*Exercise:* Reproduce exactly, from the line containing "Q3, Central: 127000 -> 132000", every line down to the end of the data below.
[Opening Supplied records section]
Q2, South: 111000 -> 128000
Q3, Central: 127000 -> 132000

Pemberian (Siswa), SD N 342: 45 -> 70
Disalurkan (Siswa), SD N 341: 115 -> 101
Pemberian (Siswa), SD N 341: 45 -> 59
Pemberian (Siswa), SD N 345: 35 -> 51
[Closing Supplied records section]
*Solution to the exercise:*
Q3, Central: 127000 -> 132000

Pemberian (Siswa), SD N 342: 45 -> 70
Disalurkan (Siswa), SD N 341: 115 -> 101
Pemberian (Siswa), SD N 341: 45 -> 59
Pemberian (Siswa), SD N 345: 35 -> 51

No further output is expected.